ヤンキースは、田中に最高の条件を提示するかも知れないが、自分が心地よい環境を探している彼を獲得することはできないかも知れない。彼に興味を示しているチームの中で、マリナーズよりもその状況に適しているチームはない。マリナーズでは、ゴールデンイーグルスで2007年から11年に田中を指導した岩隈と再び一緒になることができる。イーグルスの立花陽三球団社長は、エプスタインと長年の友人であり、田中がカブスを評価する時にその要素が絡んでくることは、もう1つの重要なポイントである。
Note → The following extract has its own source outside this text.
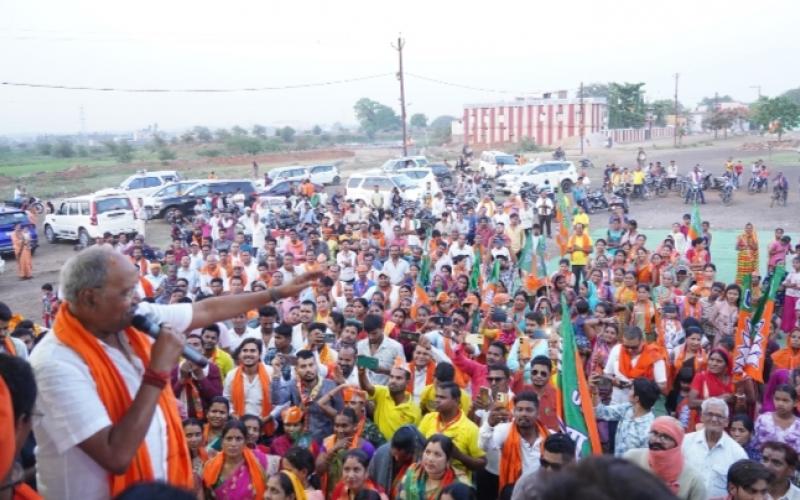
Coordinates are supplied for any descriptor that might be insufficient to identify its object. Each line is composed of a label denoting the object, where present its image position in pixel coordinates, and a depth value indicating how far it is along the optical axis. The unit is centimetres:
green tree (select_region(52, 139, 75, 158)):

しかしカノとの契約に続いて、マリナーズは田中が契約するベストな状況が整っている。

ライル・スペンサー:ヤンキース
ボスであるジョージ・スタインブレナーの名前の下で、ヤンキースは田中を取り逃すことができるだろうか?そんなことはできない。

もし彼らが、私たちが育ってきた時と同様に、悪名高く、自惚れ屋で、嫌われ者で、愛されるヤンキースならば、彼らはチャンピオンを狙うことができるローテーションを作るための努力を惜しまないはずである。贅沢税の心配? そんなことは、第1の優先事項ではない。もしドジャースがそれを恐れていないのなら、なぜヤンキースが恐れる必要があるのだろうか? 彼らはジョージが牛耳るヤンキースなのだ。金持ちの考えることは違う。そして球界において、ブロンクス・ボンバーズよりもお金持ちがいるだろうか?

レッドソックスが、現在のワールドシリーズ・チャンピオンであることだけでも、十分な理由になる。そしてマリアノ・リベラの代わりの問題と、デレク・ジーターが完全復活するのかの問題もある。ファンは落ち着かない。ヤンキースは大きなことをするために、思い切る必要がある。

確かにボストンを出たジャコビー・エルズベリー、そしてブライアン・マッキャンとカルロス・ベルトランを獲得したことは素晴らしいことである。ヤンキースには、強力なラインアップが戻ってくる。しかし田中は、上位の先発投手という足りない部分を補う存在であり、そこには良い手本となる兄貴分の黒田博樹がいる。そこにすべてがある。それらのことを考えれば、田中がピンストライプを着ないと考えるほうが、難しいことである。